Le saint patron Orthodoxe de l'Angleterre, autrefois elle aussi terre du Christ comme la Belgique ou la France (e.a.), ou actuellement encore la Grèce ou la Russie (e.a.), c'était saint Edmond, le roi-martyr. C'est un souverain catholique-romain, Edouard III (+ 1377), bien entendu de très mauvaise réputation (voyez sa vie, associée à celle du terrible "chevalier noir" & la guerre de 100 ans), qui changera ce saint patronage pour saint Georges, associé hélas à l'Ordre de la Jarretière. Chez ces gens-là, rien n'est impossible, sauf ce qui est bien.. hélas..
En 2006, les politiciens du Suffolk relayeront une pétition populaire pour réinstaller saint Edmond à sa place légitime, pétition ayant atteint l'échelle nationale et diffusée par la BBC. Mais le premier ministre Tony Blair (anglican puis catholique-romain) la rejettera. Le Suffolk reprendra alors saint Edmond comme saint patron régional.
Voici quelques textes sur saint Edmond, où l'historique se croise avec le mythique, mais du légendaire portant des messages spirituels, pas simplement des histoirettes pour faire rêver.


Saint Edmund le Martyr, roi
(Edmond)
http://groups.yahoo.com/group/celt-saints/message/3245

Né en 841; mort à Hoxne, Suffolk, Angleterre, en 869 ou 870. Aussi fêté le 2 Novembre.

Le jour de la Noël 855, le jeune Edmund, âgé de 14 ans, fut acclamé roi de Norfolk par les dirigeants et le clergé de ce pays. Les années qui suivirent, les principaux dirigeants du pays l'acceptèrent aussi comme leur roi.

15 ans durant, Edmund régna sur les Est Angles, d'une manière qui démontrait une dignité et justice de Chrétien. Lui-même semble avoir modelé sa piété sur celle du saint roi David de l'Ancien Testament, étant devenu en particulier très compétent dans la récitation des Psaumes lors des Offices publics.

A partir de 866, son royaume fut de plus en plus menacé par les invasions des Danois. Durant 4 ans, les Est Angles s'efforcèrent de maintenir une paix assez relative, souvent rompue par les Danois. Puis les envahisseurs brûlèrent Thetford.
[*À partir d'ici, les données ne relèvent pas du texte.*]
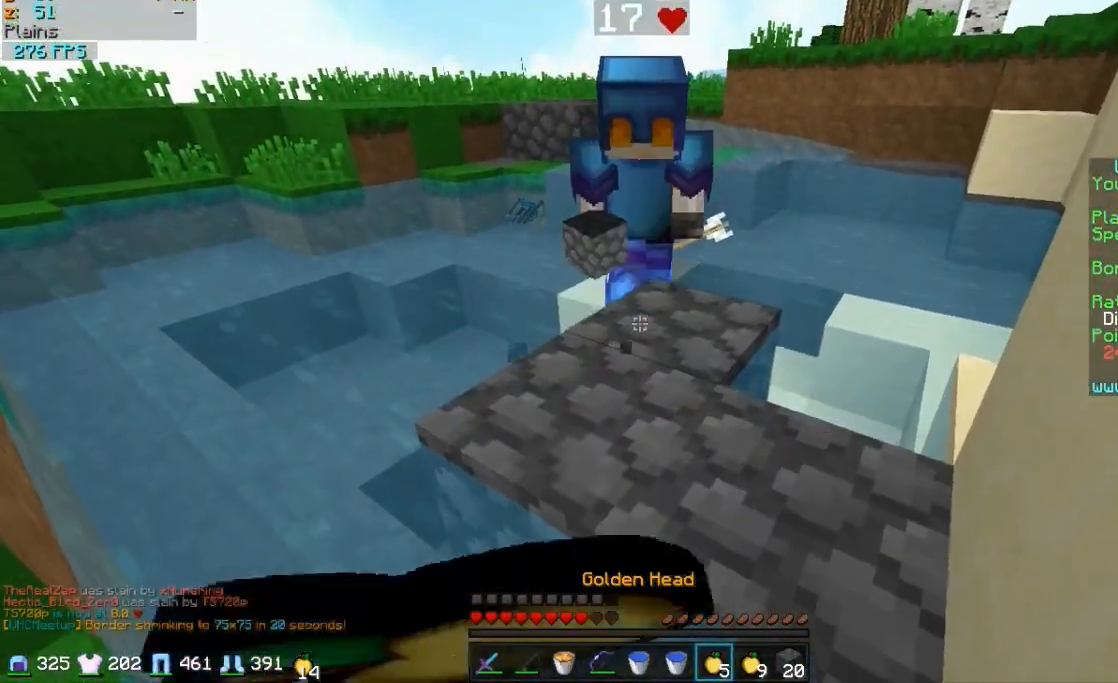
{"keys": ["w"], "mouse": [], "events": [[50, "mouse_left", "down"], [150, "a", "up"], [150, "mouse_left", "up"], [250, "mouse_left", "down"], [350, "mouse_left", "up"], [400, "mouse_right", "up"]]}
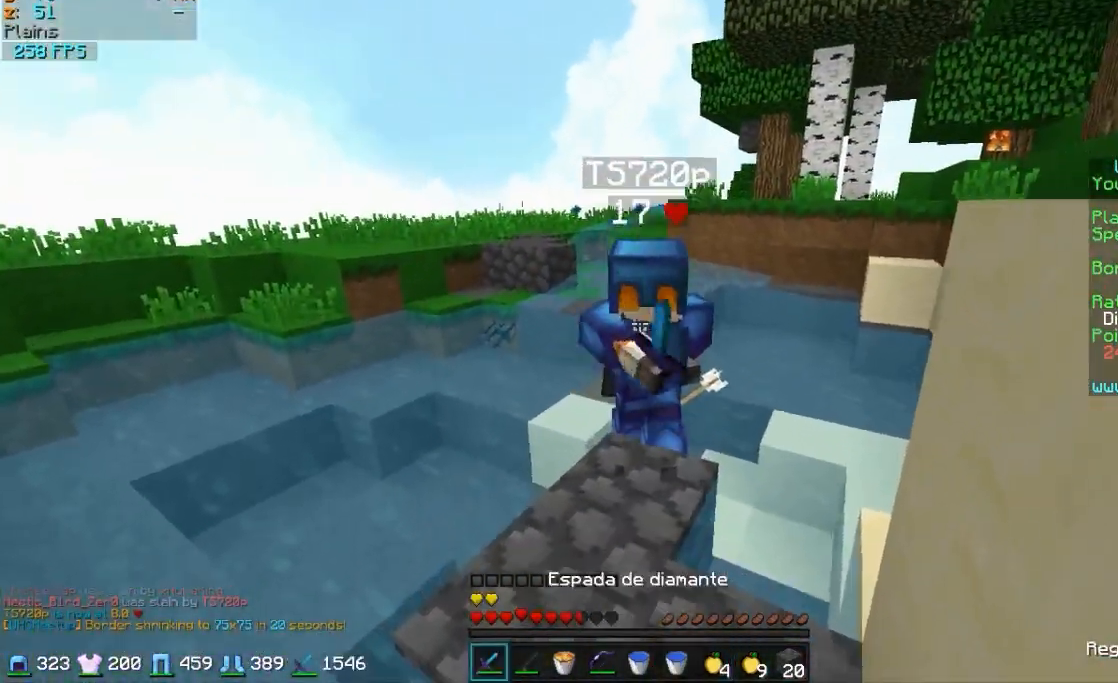
{"keys": ["w"], "mouse": ["left"], "events": [[50, "mouse_left", "down"], [100, "mouse_left", "up"], [200, "mouse_left", "down"], [250, "mouse_left", "up"], [300, "mouse_left", "down"], [350, "mouse_left", "up"], [400, "mouse_left", "down"], [450, "mouse_left", "up"], [500, "mouse_left", "down"]]}
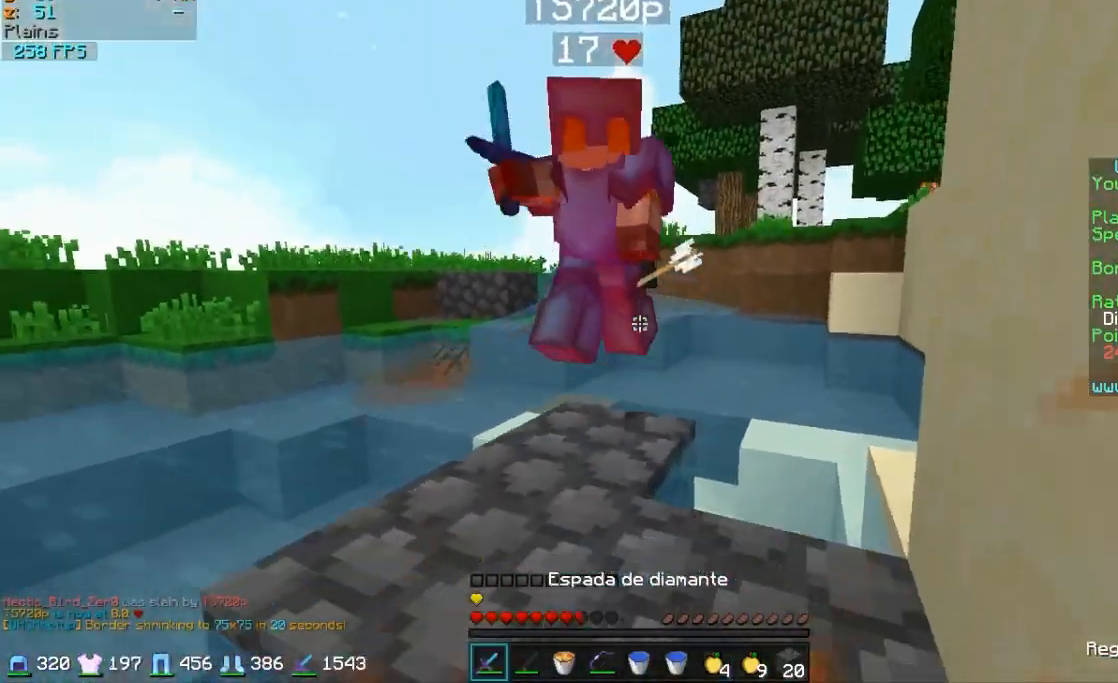
{"keys": ["d", "w"], "mouse": [], "events": [[50, "mouse_left", "up"], [100, "mouse_left", "down"], [150, "mouse_left", "up"], [250, "mouse_left", "down"], [350, "mouse_left", "up"], [450, "mouse_left", "down"], [500, "d", "down"], [500, "mouse_left", "up"]]}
L'armée du roi Edmund attaqua les Danois, mais elle ne vainquit pas ces pirates. Edmund fut fait prisonnier et devint une cible pour les archers Danois.
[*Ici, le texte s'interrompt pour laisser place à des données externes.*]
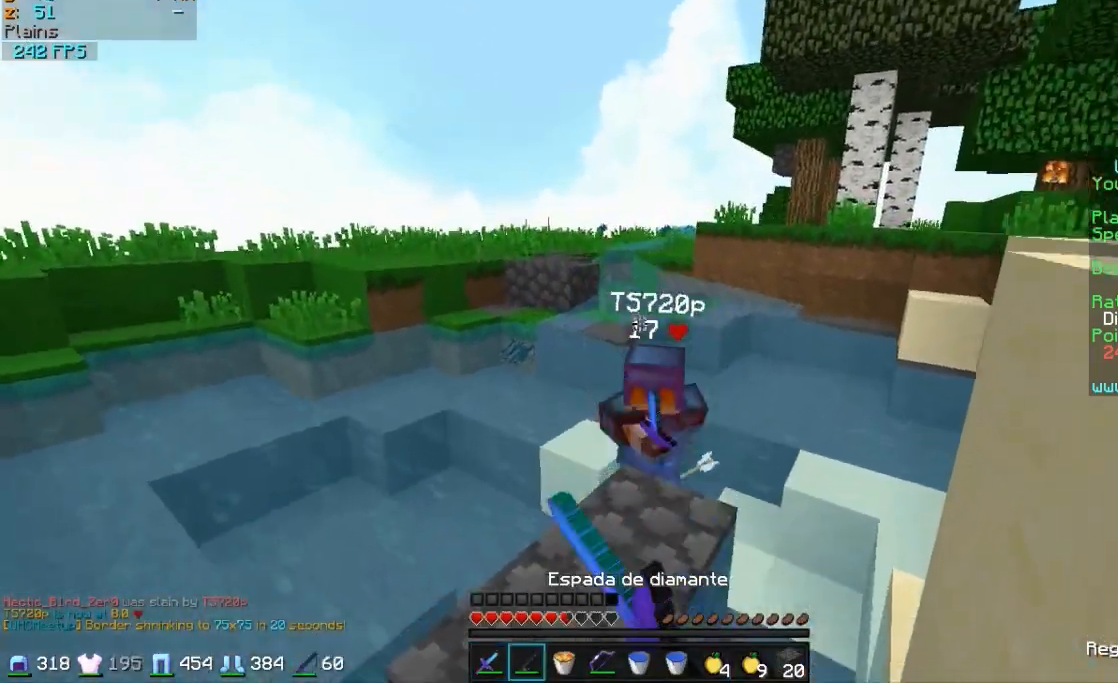
{"keys": ["w"], "mouse": [], "events": [[100, "mouse_right", "down"], [150, "mouse_right", "up"], [300, "d", "up"], [300, "mouse_left", "down"], [350, "mouse_left", "up"], [400, "mouse_left", "down"], [450, "mouse_left", "up"]]}
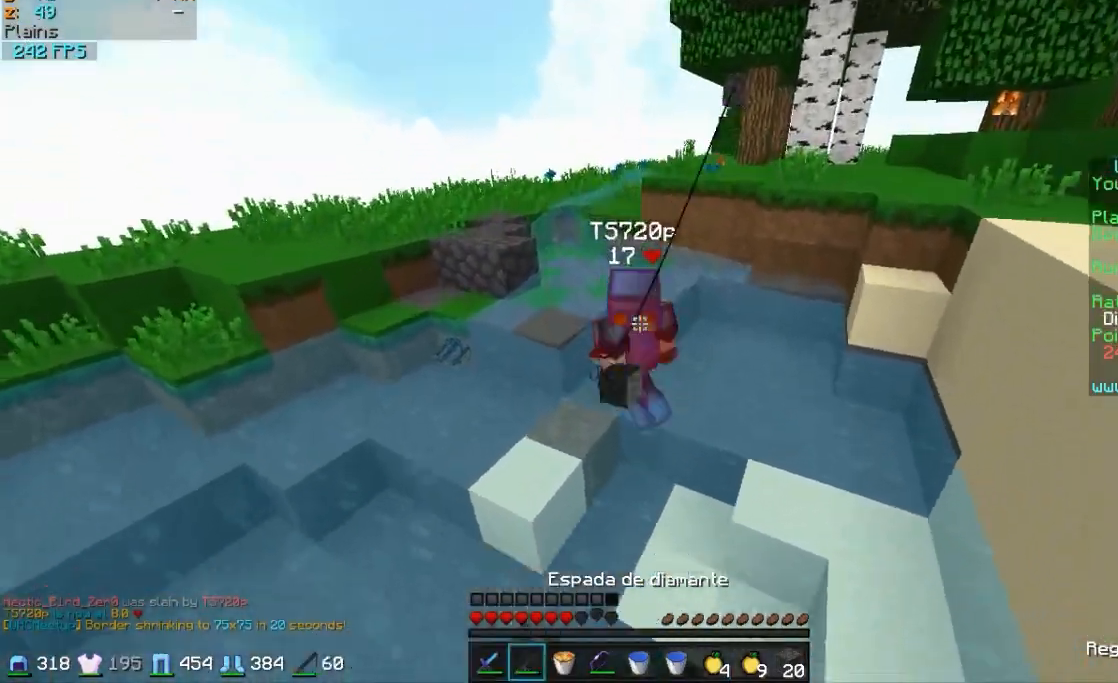
{"keys": ["w"], "mouse": [], "events": [[50, "mouse_right", "down"], [100, "mouse_right", "up"], [250, "d", "down"], [250, "mouse_left", "down"], [300, "mouse_left", "up"], [350, "mouse_left", "down"], [450, "mouse_left", "up"], [500, "d", "up"]]}
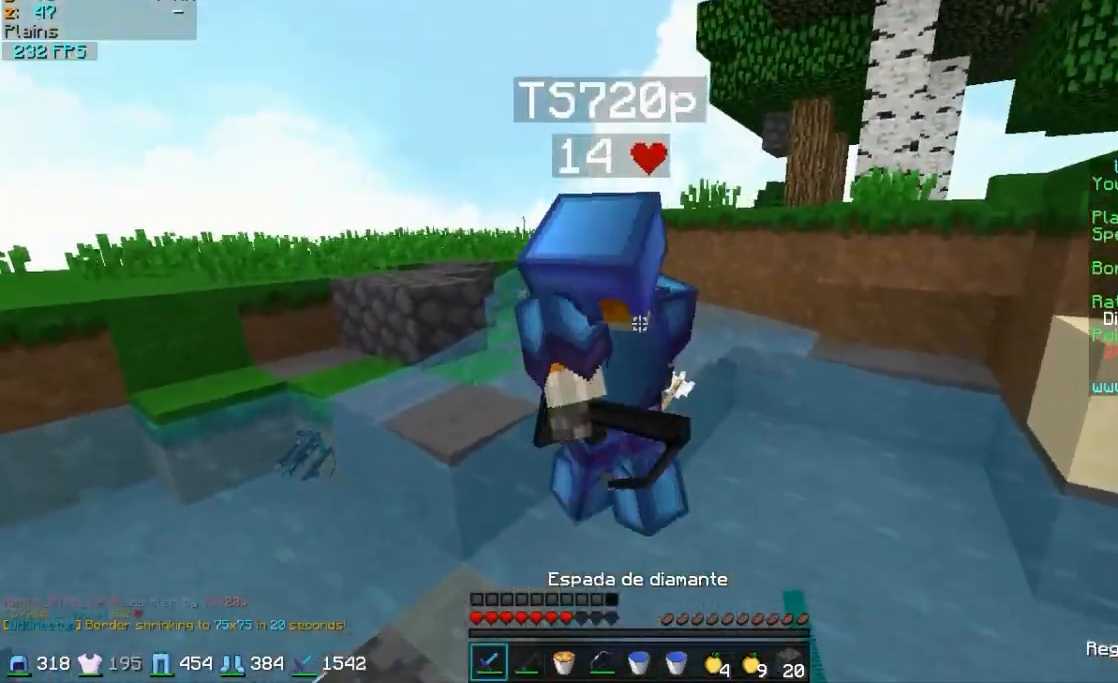
{"keys": ["a", "w"], "mouse": ["left"], "events": [[50, "mouse_left", "down"], [150, "mouse_left", "up"], [150, "w", "up"], [200, "a", "down"], [200, "mouse_left", "down"], [250, "mouse_left", "up"], [350, "mouse_left", "down"], [400, "mouse_left", "up"], [450, "mouse_left", "down"], [450, "w", "down"]]}
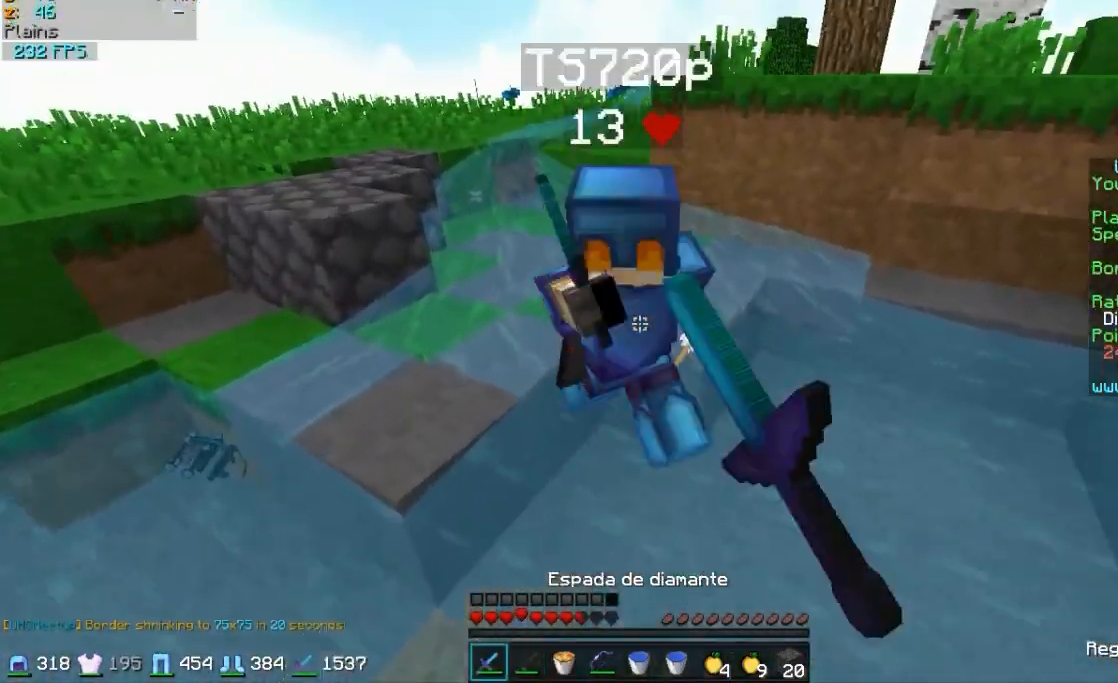
{"keys": ["a", "w"], "mouse": [], "events": [[50, "mouse_left", "up"], [150, "a", "up"], [150, "mouse_left", "down"], [200, "mouse_left", "up"], [300, "mouse_left", "down"], [350, "a", "down"], [400, "mouse_left", "up"], [450, "mouse_left", "down"], [500, "mouse_left", "up"]]}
Dans un récit plus tardif, la "Chronique Anglo-Saxonne," réputée être le récit d'un témoin oculaire, Abbo de Fleury compare saint Edmund avec saint Sébastien, et lui aussi devint un saint invoqué contre la peste. Edmund fut capturé à Hoxne. Il refusa de partager son royaume Chrétien avec les envahisseurs païens, suite à quoi il fut attaché à un arbre et percé de flèches, jusqu'à ce que son corps soit "comme un chardon couvert de picots"; puis ils lui coupèrent la tête. Il mourut avec le Nom de Jésus sur ses lèvres.

Le récit continue en rapportant que les Danois "tuèrent le roi et envahirent tout le pays.. ils détruisirent toutes les églises qu'ils rencontrèrent, et en atteignant Peterborough, ils tuèrent l'abbé et les moines et brûlèrent et détruisirent tout ce qu'ils y trouvèrent."

Saint Edmund demeure le seul souverain Anglais jusqu'à Charles 1er à être mort pour sa Foi de même que la défense de son trône. Edmund fut vite vénéré comme martyr, et sa vénération se répandit largement à travers le Moyen-Age.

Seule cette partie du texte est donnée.